___ LISTED ENTRIES

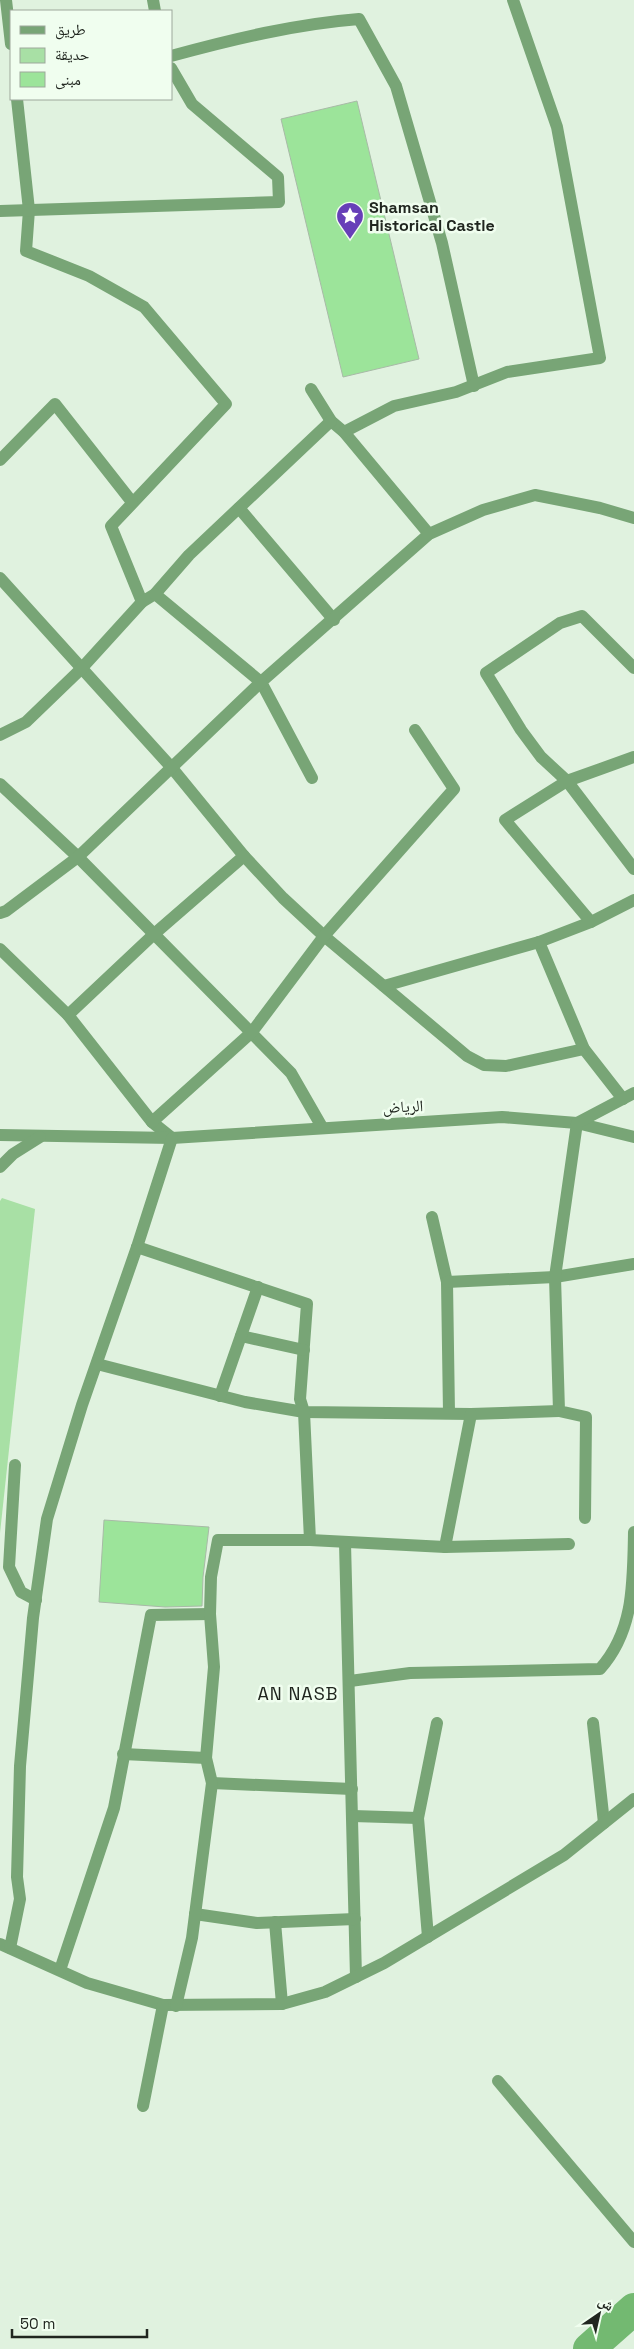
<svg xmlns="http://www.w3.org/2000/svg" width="634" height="2349" font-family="'Space Grotesk','Noto Naskh Arabic',sans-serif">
<rect width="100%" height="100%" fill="#e0f2df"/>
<!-- green -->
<polygon fill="#a8e0a5" points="2,1198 35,1209 0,1533 0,1201"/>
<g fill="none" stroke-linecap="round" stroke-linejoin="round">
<!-- river -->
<polyline stroke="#73b971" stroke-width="32" points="589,2349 634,2309"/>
</g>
<!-- building -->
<g fill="#9ce49a" stroke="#a8baa7">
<polygon points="357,101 419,359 343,377 281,119"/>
<polygon points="104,1520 209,1527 203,1577 202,1606 165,1607 99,1602"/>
</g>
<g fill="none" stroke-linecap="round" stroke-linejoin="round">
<!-- minor -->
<g stroke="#78a576" stroke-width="12">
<polyline points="6,0 11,44"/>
<polyline points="153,0 155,11"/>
<path d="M 171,56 C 233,39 296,24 359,19 L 396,86 L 442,243 L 474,386"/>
<polyline points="17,99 29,210 26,251 89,276 144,307 226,404 111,526 142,602"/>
<polyline points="0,211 279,202 278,177 192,104 171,68"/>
<polyline points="311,389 331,421 344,432 429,534"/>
<polyline points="344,432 394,406 456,392 507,372 600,358 557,127 513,0"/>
<polyline points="0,460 55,404 132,502"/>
<polyline points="239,508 334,620"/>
<polyline points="0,578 172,768 244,856 283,898 324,936 467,1056 484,1065 506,1066 584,1049"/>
<polyline points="634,668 582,616 560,623 486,673 521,730 541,757 567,781 634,869"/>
<polyline points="0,735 26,722 81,669 142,602 155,594 189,555 331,421"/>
<polyline points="312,778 261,682 429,534 483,510 535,495 600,508 634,518"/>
<polyline points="0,784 78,857 291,1073 322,1127"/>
<polyline points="0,913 6,911 78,857 261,682 155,594"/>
<polyline points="591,922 505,820 567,781 634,757"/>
<polyline points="539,942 584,1049 623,1099"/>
<polyline points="0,949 68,1015 152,1122 172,1138"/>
<polyline points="384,986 539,942 591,922 634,900"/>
<polyline points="68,1015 153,935 244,856"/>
<polyline points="152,1122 252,1032 324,936 454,789 415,730"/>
<polyline points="0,1135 172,1138 502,1117 577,1123 634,1137"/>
<polyline points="0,1167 13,1154 40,1137"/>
<polyline points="432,1217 447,1282 449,1413"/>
<polyline points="137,1247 307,1304 300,1399 304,1412 471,1414 559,1411"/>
<polyline points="447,1282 555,1277 634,1264"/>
<polyline points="241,1336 304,1350"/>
<polyline points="97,1364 245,1402 304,1412 310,1540"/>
<polyline points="220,1396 258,1287"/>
<polyline points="15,1465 9,1567 21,1592 36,1600"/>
<polyline points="585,1518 586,1417 559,1411 555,1277 577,1123 634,1093"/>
<polyline points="345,1543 356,1977"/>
<polyline points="445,1547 471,1414"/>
<path d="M 350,1681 L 410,1673 L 600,1669 C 634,1631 633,1584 634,1532"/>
<polyline points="593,1723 604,1823"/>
<polyline points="123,1754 206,1758"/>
<polyline points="212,1783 352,1789"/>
<polyline points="353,1816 418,1818"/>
<polyline points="195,1914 257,1923 355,1919"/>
<polyline points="275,1922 282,2004"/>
<polyline points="428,1937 418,1818 437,1723"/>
<polyline points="0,1944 87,1983 163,2005 282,2004 325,1992 384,1963 564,1855 634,1799"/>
<polyline points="10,1948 20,1899 17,1877 20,1766 33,1618 47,1519 82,1405 137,1247 172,1138"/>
<polyline points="60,1970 114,1808 151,1615 210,1614"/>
<polyline points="176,2006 192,1938 212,1783 206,1758 214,1667 210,1614 211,1577 218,1540 310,1540 445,1547 569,1544"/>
<polyline points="498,2081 634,2242"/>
<polyline points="143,2106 163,2005"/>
</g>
</g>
<!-- icons -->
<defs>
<symbol id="sight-pin" viewBox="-11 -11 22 30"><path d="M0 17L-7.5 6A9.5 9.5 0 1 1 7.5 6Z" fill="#673fb8" stroke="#f0feef"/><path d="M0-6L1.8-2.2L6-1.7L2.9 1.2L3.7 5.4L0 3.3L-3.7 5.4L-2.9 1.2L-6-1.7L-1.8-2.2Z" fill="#fff"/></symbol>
</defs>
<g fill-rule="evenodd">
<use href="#sight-pin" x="334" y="200" width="32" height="43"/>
</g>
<g text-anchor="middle" stroke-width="5" stroke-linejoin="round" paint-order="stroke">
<!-- poi labels -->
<g font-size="16" font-weight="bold" fill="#20261f" stroke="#f0feef" text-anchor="start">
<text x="369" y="213">Shamsan<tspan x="369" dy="18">Historical Castle</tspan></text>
</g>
<!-- street labels -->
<g font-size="16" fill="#20261f" stroke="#f0feef">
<text transform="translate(403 1106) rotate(-3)" y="6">الرياض</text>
</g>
<!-- neighbourhood labels -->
<g font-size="18" letter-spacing="1" fill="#20261f" stroke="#f0feef">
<text x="298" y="1700">AN NASB</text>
</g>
</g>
<!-- legend -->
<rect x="10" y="10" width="162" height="90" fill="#f0feef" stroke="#9da89c"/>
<rect x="20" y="26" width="25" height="8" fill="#78a576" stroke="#9da89c"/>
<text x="55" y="35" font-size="15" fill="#20261f">طريق</text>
<rect x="20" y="48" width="25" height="15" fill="#a8e0a5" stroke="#9da89c"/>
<text x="55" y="60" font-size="15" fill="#20261f">حديقة</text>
<rect x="20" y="72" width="25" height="15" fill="#9ce49a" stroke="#9da89c"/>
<text x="55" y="85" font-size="15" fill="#20261f">مبنى</text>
<!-- north arrow -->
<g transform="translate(599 2314) rotate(34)" stroke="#f0feef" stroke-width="4" paint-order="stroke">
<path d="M0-4L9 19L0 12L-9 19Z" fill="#20261f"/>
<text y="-8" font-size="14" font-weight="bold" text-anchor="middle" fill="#20261f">ش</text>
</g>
<!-- scale -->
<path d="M12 2329v8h135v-8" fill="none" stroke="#20261f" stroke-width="2.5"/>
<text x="20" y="2329" font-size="15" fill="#20261f" stroke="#f0feef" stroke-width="4" paint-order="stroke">50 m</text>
</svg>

______

**PROBLEM TO WORK ON**
An exact reproduction of all the records is required, with no pictures included.

**ANSWER BELOW**
<svg xmlns="http://www.w3.org/2000/svg" width="634" height="2349" font-family="'Space Grotesk','Noto Naskh Arabic',sans-serif">
<rect width="100%" height="100%" fill="#e0f2df"/>
<!-- green -->
<polygon fill="#a8e0a5" points="2,1198 35,1209 0,1533 0,1201"/>
<g fill="none" stroke-linecap="round" stroke-linejoin="round">
<!-- river -->
<polyline stroke="#73b971" stroke-width="32" points="589,2349 634,2309"/>
</g>
<!-- building -->
<g fill="#9ce49a" stroke="#a8baa7">
<polygon points="357,101 419,359 343,377 281,119"/>
<polygon points="104,1520 209,1527 203,1577 202,1606 165,1607 99,1602"/>
</g>
<g fill="none" stroke-linecap="round" stroke-linejoin="round">
<!-- minor -->
<g stroke="#78a576" stroke-width="12">
<polyline points="6,0 11,44"/>
<polyline points="153,0 155,11"/>
<path d="M 171,56 C 233,39 296,24 359,19 L 396,86 L 442,243 L 474,386"/>
<polyline points="17,99 29,210 26,251 89,276 144,307 226,404 111,526 142,602"/>
<polyline points="0,211 279,202 278,177 192,104 171,68"/>
<polyline points="311,389 331,421 344,432 429,534"/>
<polyline points="344,432 394,406 456,392 507,372 600,358 557,127 513,0"/>
<polyline points="0,460 55,404 132,502"/>
<polyline points="239,508 334,620"/>
<polyline points="0,578 172,768 244,856 283,898 324,936 467,1056 484,1065 506,1066 584,1049"/>
<polyline points="634,668 582,616 560,623 486,673 521,730 541,757 567,781 634,869"/>
<polyline points="0,735 26,722 81,669 142,602 155,594 189,555 331,421"/>
<polyline points="312,778 261,682 429,534 483,510 535,495 600,508 634,518"/>
<polyline points="0,784 78,857 291,1073 322,1127"/>
<polyline points="0,913 6,911 78,857 261,682 155,594"/>
<polyline points="591,922 505,820 567,781 634,757"/>
<polyline points="539,942 584,1049 623,1099"/>
<polyline points="0,949 68,1015 152,1122 172,1138"/>
<polyline points="384,986 539,942 591,922 634,900"/>
<polyline points="68,1015 153,935 244,856"/>
<polyline points="152,1122 252,1032 324,936 454,789 415,730"/>
<polyline points="0,1135 172,1138 502,1117 577,1123 634,1137"/>
<polyline points="0,1167 13,1154 40,1137"/>
<polyline points="432,1217 447,1282 449,1413"/>
<polyline points="137,1247 307,1304 300,1399 304,1412 471,1414 559,1411"/>
<polyline points="447,1282 555,1277 634,1264"/>
<polyline points="241,1336 304,1350"/>
<polyline points="97,1364 245,1402 304,1412 310,1540"/>
<polyline points="220,1396 258,1287"/>
<polyline points="15,1465 9,1567 21,1592 36,1600"/>
<polyline points="585,1518 586,1417 559,1411 555,1277 577,1123 634,1093"/>
<polyline points="345,1543 356,1977"/>
<polyline points="445,1547 471,1414"/>
<path d="M 350,1681 L 410,1673 L 600,1669 C 634,1631 633,1584 634,1532"/>
<polyline points="593,1723 604,1823"/>
<polyline points="123,1754 206,1758"/>
<polyline points="212,1783 352,1789"/>
<polyline points="353,1816 418,1818"/>
<polyline points="195,1914 257,1923 355,1919"/>
<polyline points="275,1922 282,2004"/>
<polyline points="428,1937 418,1818 437,1723"/>
<polyline points="0,1944 87,1983 163,2005 282,2004 325,1992 384,1963 564,1855 634,1799"/>
<polyline points="10,1948 20,1899 17,1877 20,1766 33,1618 47,1519 82,1405 137,1247 172,1138"/>
<polyline points="60,1970 114,1808 151,1615 210,1614"/>
<polyline points="176,2006 192,1938 212,1783 206,1758 214,1667 210,1614 211,1577 218,1540 310,1540 445,1547 569,1544"/>
<polyline points="498,2081 634,2242"/>
<polyline points="143,2106 163,2005"/>
</g>
</g>
<!-- icons -->
<defs>
<symbol id="sight-pin" viewBox="-11 -11 22 30"><path d="M0 17L-7.5 6A9.5 9.5 0 1 1 7.5 6Z" fill="#673fb8" stroke="#f0feef"/><path d="M0-6L1.8-2.2L6-1.7L2.9 1.2L3.7 5.4L0 3.3L-3.7 5.4L-2.9 1.2L-6-1.7L-1.8-2.2Z" fill="#fff"/></symbol>
</defs>
<g fill-rule="evenodd">
<use href="#sight-pin" x="334" y="200" width="32" height="43"/>
</g>
<g text-anchor="middle" stroke-width="5" stroke-linejoin="round" paint-order="stroke">
<!-- poi labels -->
<g font-size="16" font-weight="bold" fill="#20261f" stroke="#f0feef" text-anchor="start">
<text x="369" y="213">Shamsan<tspan x="369" dy="18">Historical Castle</tspan></text>
</g>
<!-- street labels -->
<g font-size="16" fill="#20261f" stroke="#f0feef">
<text transform="translate(403 1106) rotate(-3)" y="6">الرياض</text>
</g>
<!-- neighbourhood labels -->
<g font-size="18" letter-spacing="1" fill="#20261f" stroke="#f0feef">
<text x="298" y="1700">AN NASB</text>
</g>
</g>
<!-- legend -->
<rect x="10" y="10" width="162" height="90" fill="#f0feef" stroke="#9da89c"/>
<rect x="20" y="26" width="25" height="8" fill="#78a576" stroke="#9da89c"/>
<text x="55" y="35" font-size="15" fill="#20261f">طريق</text>
<rect x="20" y="48" width="25" height="15" fill="#a8e0a5" stroke="#9da89c"/>
<text x="55" y="60" font-size="15" fill="#20261f">حديقة</text>
<rect x="20" y="72" width="25" height="15" fill="#9ce49a" stroke="#9da89c"/>
<text x="55" y="85" font-size="15" fill="#20261f">مبنى</text>
<!-- north arrow -->
<g transform="translate(599 2314) rotate(34)" stroke="#f0feef" stroke-width="4" paint-order="stroke">
<path d="M0-4L9 19L0 12L-9 19Z" fill="#20261f"/>
<text y="-8" font-size="14" font-weight="bold" text-anchor="middle" fill="#20261f">ش</text>
</g>
<!-- scale -->
<path d="M12 2329v8h135v-8" fill="none" stroke="#20261f" stroke-width="2.5"/>
<text x="20" y="2329" font-size="15" fill="#20261f" stroke="#f0feef" stroke-width="4" paint-order="stroke">50 m</text>
</svg>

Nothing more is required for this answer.